According to Donald Harn, study co-author who worked on the research while at Harvard School of Public Health and is now Georgia Research Alliance Distinguished Investigator in the UGA College of Veterinary Medicine’s Department of Infectious Diseases, the parasites release this sugar molecule, or glycan, to evade your body’s immune system because reducing inflammation means they can hide more easily in tissues and give you less symptoms that will alert you to their presence. Harn says ‘Obesity is an inflammatory disease, so we hypothesized that this sugar might have some effect on complications related to it’.
For the study, the researchers fed mice on a high-fat diet, and the mice in the control group exhibited many symptoms, such as insulin resistance, high triglycerides and high cholesterol, which are associated with excessive weight gain. The mice who received the sugar treatment still gained weight, but they did not, on the other hand, suffer the same negative health effects.

--

§ PROBLEM STATEMENT
Continue the passage on the parasite sugar study in mice from the point where it stops.

§ DATASET
--

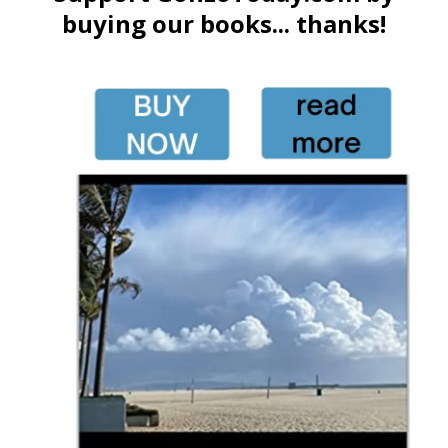
buying our books... thanks!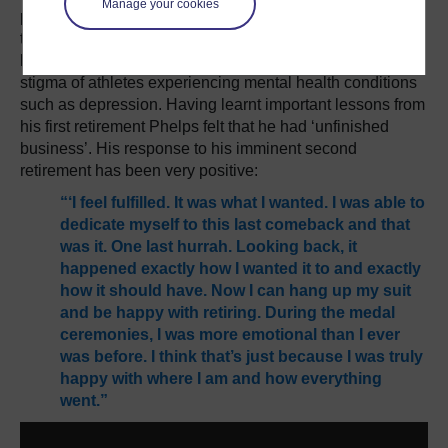
Manage your cookies
point after his retirement. Phelps has made no secret of
the mental health challenges he has experienced in his
life and in sharing these he has helped to overcome the
stigma of athletes experiencing mental health conditions
such as depression. Having learnt important lessons from
his first retirement Phelps felt that he had ‘unfinished
business’. His response to his imminent second
retirement has been very positive:
“‘I feel fulfilled. It was what I wanted. I was able to
dedicate myself to this last comeback and that
was it. One last hurrah. Looking back, it
happened exactly how I wanted it to and exactly
how it should have. Now I can hang up my suit
and be happy with retiring. During the medal
ceremonies, I was more emotional than I ever
was before. I think that’s just because I was truly
happy with where I am and how everything
went.”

--

§ ANSWER FOR THE TASK
According to Harn, who is also a member of UGA’s Faculty of Infectious Diseases and the Centre for Tropical and Emerging Global Diseases, ‘All of the metabolic indicators associated with obesity were restored to normal by giving these mice this sugar conjugate’ though he warns that this treatment ‘won’t prevent obesity, but it will help alleviate some of the problems caused by it.’
Harn suspects that as these sugars are also found in the developing human foetus and in human breast milk, these may help to establish proper metabolic functions in the newborn infant, though this sugar expression is only found in a few cells beyond infancy. However, Harn says you shouldn’t go looking for parasitic infections as treatment, but they could serve as the basis for future research for therapies.